Hammond LLP and ors v Mwitta
In a discrimination claim, the burden of proof passes to the employer if the claimant can show that, on the face of it, there is a case to answer. In Hammond LLP and ors v Mwitta, the Employment Appeal Tribunal (EAT) said that showing that an employer “could have” discriminated against the claimant was not enough to shift the burden.
Basic facts
Ms Mwitta started work as a newly qualified lawyer in the corporate strategy and finance department at Hammonds in September 2006. She was the only non-white member of staff.
Work was allocated by one of the five partners using a number of criteria. These included - involvement in obtaining the work; an existing relationship with the client; experience and seniority; and “serendipity” in the sense that a particular fee-earner was available to do a job.
During the spring and summer of 2008 it became apparent that the economic downturn was having an effect on the company and the amount of work available. Ms Mwitta along with a number of other employees were subsequently made redundant. Initially the termination date was set for 15 December, but although the company did not get her agreement, it brought forward the date to 1 December.
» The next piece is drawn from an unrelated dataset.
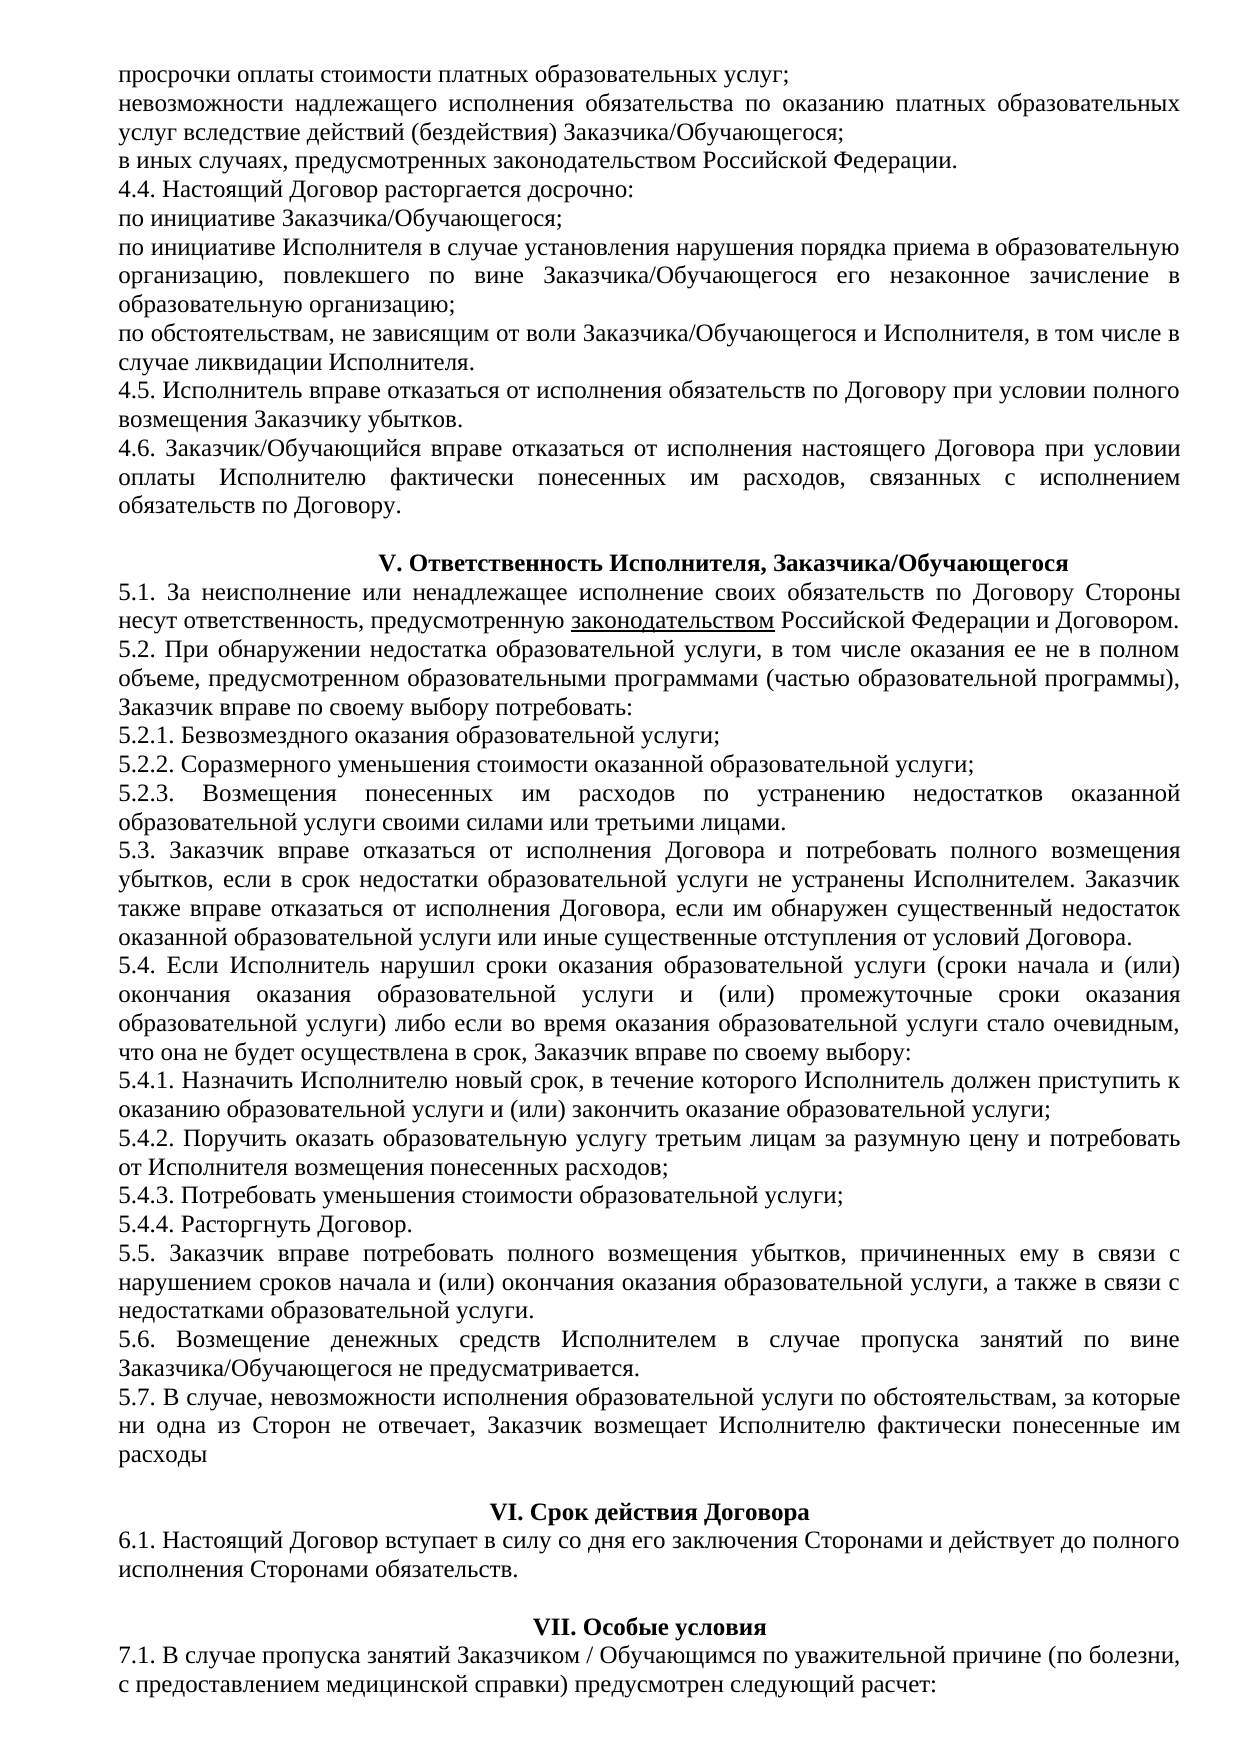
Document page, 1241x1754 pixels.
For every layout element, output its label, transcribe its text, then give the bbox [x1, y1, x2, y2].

Ms Mwitta complained that, prior to being made redundant, she was allocated less work than her comparators by the partners because of her race. She also claimed unfair dismissal.
Tribunal decision
The tribunal agreed that the “very great disparity” between the hours worked by Ms Mwitta and those worked by her comparators showed “a pattern of marginalisation”. That meant the partners “could have” discriminated against her.
It concluded that, on the face of it, she had shown there was a case to answer and the burden of proof therefore shifted to the partners to explain why they acted as they did. It said that they failed to discharge that burden and concluded that Ms Mwitta’s claim of race discrimination should succeed.
As for her claim of unfair dismissal, the tribunal said that the company had followed the correct redundancy procedure. However, it had fallen foul of the consultation obligations under section 188 of the Trade Union and Labour Relations Consolidation Act when it brought forward the date of termination of her employment and had therefore acted unreasonably. This resulted in the dismissal being unfair.
EAT decision
The EAT, however, disagreed and criticised the tribunal for making a number of “significant errors” in its reasoning.
Relying on Madarassy v Nomura International plc, it said that just because the firm "could have" committed an act of discrimination was not enough to establish a prima facie case which then shifted the burden of proof from Ms Mwitta onto the company.
Although the tribunal had found as a matter of fact that work allocated to Ms Mwitta had shown a pattern of marginalisation, it had not found facts from which to conclude that she actually had been discriminated against on the grounds of her race. It therefore remitted the claim to be heard by a different tribunal.
It also said, in relation to the unfair dismissal claim, that the tribunal was wrong to hold that an employer who dismisses an employee within a protected period for consultation “necessarily acts unreasonably”. The EAT therefore upheld the company’s appeal on this ground as well.